En termes d’exploitation agricole, ils sont encore peu à sauter le pas de l’installation sur la métropole bordelaise. En 2016, l’A’Urba a réalisé une étude sur la question de l’agriculture urbaine sur la métropole bordelaise en replaçant le tout dans un contexte élargi. On y découvre que seuls 27% des installations se font en dehors du cadre familial, phénomène « encore accentué en ville :  la plupart des personnes sont sans héritage agricole et parfois sans qualification particulière dans le domaine. La plupart des acteurs identifiés dans les exemples analyses sont issus de milieux socioprofessionnels très divers (horticulteur, designer, paysagiste, ingénieur, développeur…). Ce sont des autoentrepreneurs issus de la ville, qui se forment souvent au fur et à̀ mesure que leur projet se développe. Les difficultés techniques, commerciales rencontrées et surmontées sont souvent méconnues. En ce sens, ils sont pionniers dans un domaine où l’opinion publique est encore à̀ sensibiliser. Il leur revient donc de convaincre les acteurs institutionnels et/ou financiers des avantages de leurs projets et de l’intérêt de l’agriculture urbaine ». L’étude va plus loin localement : elle précise que l’agriculture « ne concerne que 0,4% des emplois et 10% du territoire de Bordeaux Métropole ; soit près de 5500 hectares. Même si la métropole ne représente que 14 % des emplois agricoles de l’aire urbaine bordelaise, cette dernière est bien placée face aux autres agglomérations : l’emploi dans l’agriculture y est de 2,4 % contrairement à̀ Toulouse (1 %) ou Lyon (0,6 %) ». À l’échelle de Bordeaux, l’étude avait recensé 33,12 hectares de surface agricole, « principalement des grandes cultures présentes à Bordeaux-nord » : 32% de prairies cultivées, 5% de surfaces exploitées en maraîchage… et un élevage très peu présent. « Même s’il est extrêmement difficile d’établir une situation fiable en termes d’effectif pour certains cheptels, on compte 30 élevages bovins viande, 3 élevages bovins lait, 2 élevages ovins spécialisés et 76 élevages de doubles actifs possédant des troupeaux relativement conséquents, aucun élevage caprin spécialisé́ et effectif très faible, 1 élevage de volaille, 9 exploitations équines dont une destinée à la boucherie et 3 apiculteurs professionnels ».
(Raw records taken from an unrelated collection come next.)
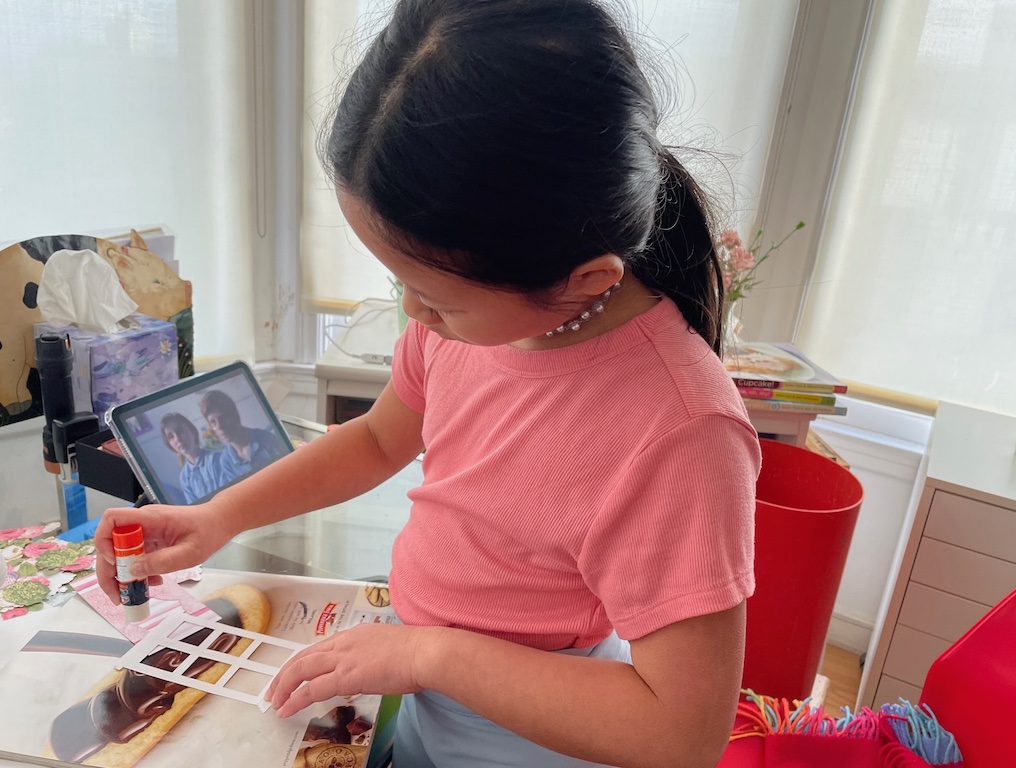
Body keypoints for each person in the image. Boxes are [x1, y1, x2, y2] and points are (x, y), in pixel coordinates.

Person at [94, 1, 760, 765]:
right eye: (398, 281)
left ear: (585, 282)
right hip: (425, 697)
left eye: (437, 298)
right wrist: (220, 516)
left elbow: (682, 735)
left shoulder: (681, 430)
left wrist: (429, 655)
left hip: (531, 736)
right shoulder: (476, 318)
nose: (412, 314)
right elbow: (378, 438)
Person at [198, 389, 286, 483]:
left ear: (235, 415)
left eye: (223, 418)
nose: (220, 427)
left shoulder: (267, 440)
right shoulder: (226, 461)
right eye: (213, 422)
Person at [159, 412, 222, 503]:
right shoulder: (184, 477)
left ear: (192, 431)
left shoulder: (217, 459)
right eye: (170, 436)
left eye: (180, 431)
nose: (177, 439)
Isabelle Maillet, adjointe à la mairie de la commune voisine de Blanquefort déléguée à l’agriculture et au sport, connaît bien le sujet : c’est elle qui, en 2016, a supervisé le lancement de l’éleveur Julien Sarres dans le nouveau site de La Vacherie, une « ferme à vocation culturelle » dans laquelle il a installé ses brebis. Elle l’affirme, il y a « de plus en plus de fermes urbaines et d’installations en agriculture » sur l’agglomération. « C’est une bonne nouvelle parce que c’est une activité recherchée, ça montre une dynamique. On ne vise pas l’autonomie alimentaire mais on peut faire de la production locale ». La responsable cite notamment les travaux du Haillan sur le maraîchage, la Vacherie de Blanquefort, les jardins partagés et la couvée de maraîchères en auto-alimentation pour des particuliers à Pessac, la ferme urbaine de Darwin à Bordeaux ou encore le travail de Saint-Aubin-de-Médoc avec le Conservatoire des races. De plus en plus de projets voient en effet le jour dans le secteur, à l’image de la ferme aquaponique à Cenon. À Villenave, elle évoque un deuxième projet d’installation, qui pourrait être une exploitation en ovin viande, même si le terme final de la production n’est pas encore fixé. « On recherche de la diversité, pas juste avoir une seule production. À termes, ici, il devrait y avoir des œufs et un travail avec les producteurs locaux pour un maillage local de la vente. Il pourrait aussi y avoir une relation avec la Vacherie pour échanger des fromages. Le but, c’est que les fermes urbaines du territoire soient en relation, qu’elles travaillent ensembles ». En attendant le futur, le présent de Myriam et d’Emmanuel, accompagnés de leur enfants et de leurs quatre bergers australiens, est déjà bien chargé : la ferme et la boutique seront ouvertes tous les mercredis, vendredis, samedis et dimanches de 8h à 12h et de 16h30 à 18h30, le jeudi étant réservé aux visites.